Sólo que en Mía madre Margherita, además de adoptar cierto carácter “morettiano”, es al mismo tiempo otra, más sufrida y endeble, algo que expresa verbalmente como eco cuando, como directora, le pide a sus actores que sean el personaje que están actuando sin dejar de lado los actores que son. Algo que, claro, sus actores, los personajes, no entenderán demasiado, pero que deja entrever que Moretti hace sus soliloquios a “través” de Margherita y apunta desde su personaje de hermano la conciencia del malestar, un leve cambio de registro desde sus primeros films hasta este último, producto del devenir de su rol y de su mirada.
Mía madre es entonces un raconto de figuraciones sobre lo que atañe a una muerte cercana, en este caso la madre de los protagonistas, de ese dolor sordo que corroe ante lo inevitable y de ese derrumbe del pasado familiar que suele alumbrar sinuosidades, descubrimientos o ignorancias, sobre la verdad de las relaciones parentales.

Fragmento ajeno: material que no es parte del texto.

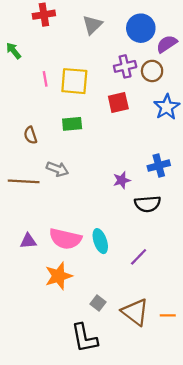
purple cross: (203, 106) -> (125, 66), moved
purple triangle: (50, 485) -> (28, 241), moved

La sutileza del tono aplicado a estos aconteceres, en donde el sueño y la vigilia se fusionan en acertadas escenas y encuadres lumínicos, dotan a la película de un aire de trance permanente donde fulgura la propia madre bajo los efectos de los medicamentos que alteran su memoria inmediata, la colocan en un paraje difuso y provocan tal desasosiego en Margherita que comienza a cuestionarse su propio rol de realizadora –cabalmente expresado en la secuencia en que mientras filman una escena de plano interior de auto ella enrostra a sus ayudantes lo malogrado de la misma por hacerle demasiado caso en sus indicaciones–, el de hija y madre –tiene una hija adolescente– y finalmente amante –romper con su pareja al inicio de la historia– pasando de la congoja a la ira, o de la estupefacción a la nostalgia, todos estados que Moretti enfoca con el tiempo y la presteza adecuadas, a ostensible distancia de cualquier golpe bajo, hasta desembocar en el efectivo final con ese abismo abierto a los pies de la protagonista ante el “mañana” que su madre esboza en el último aliento de un sueño.

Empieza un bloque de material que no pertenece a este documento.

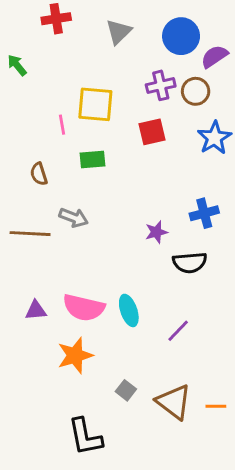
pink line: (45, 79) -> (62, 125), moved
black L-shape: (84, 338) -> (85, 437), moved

Si se descuentan la inutilidad de la presencia de Turturro –o de lo que Moretti pudiera haberle pedido que actúe– y algunos pasajes que podrían haberse descontado –relacionados sobre todo con la película que la protagonista filma–, Mía madre expone con acierto las heridas y el desconcierto que se abren ante la partida de un particular ser querido que, como suele darse en el caso de una madre, es siempre un afecto cuyas proporciones son insondables.
Moretti y el pensamiento sobre la muerte
En La habitación del hijo Nanni Moretti ya había incursionado en el duelo como el estado sobrecogedor por excelencia y aquello que provoca profundos desajustes en la integridad de cada ser. Allí se trataba de la muerte de un hijo, ahora es la muerte de una madre. Acerca de qué lo llevó a volver sobre el espinoso y nada fácil tema del duelo, Moretti deslizó: “A medida que pasa el tiempo y por motivos casi biológicos, uno piensa más y más en la muerte. En la medida en que la muerte de la madre es una circunstancia importante en la vida de todo ser humano, me pareció que ameritaba dedicarle una película. Cuando filmé La habitación del hijo yo tenía un niño pequeño y ese film era un modo de exorcizar un miedo profundo. Mia madre surge en cambio de una experiencia personal concreta. Obviamente, ambas películas (y se podría incluir también a Caos calmo) son producto de la edad, el crecimiento. A los 20 o 30 años, jamás hubiera filmado ninguna de estas películas, la muerte no era un tema que me inquietara”, y agregó “esta película me resultó dolorosa sólo en una instancia preliminar, cuando revisé los diarios que había escrito durante la enfermedad de mi madre, buscando allí material para los diálogos entre madre e hija en la película”.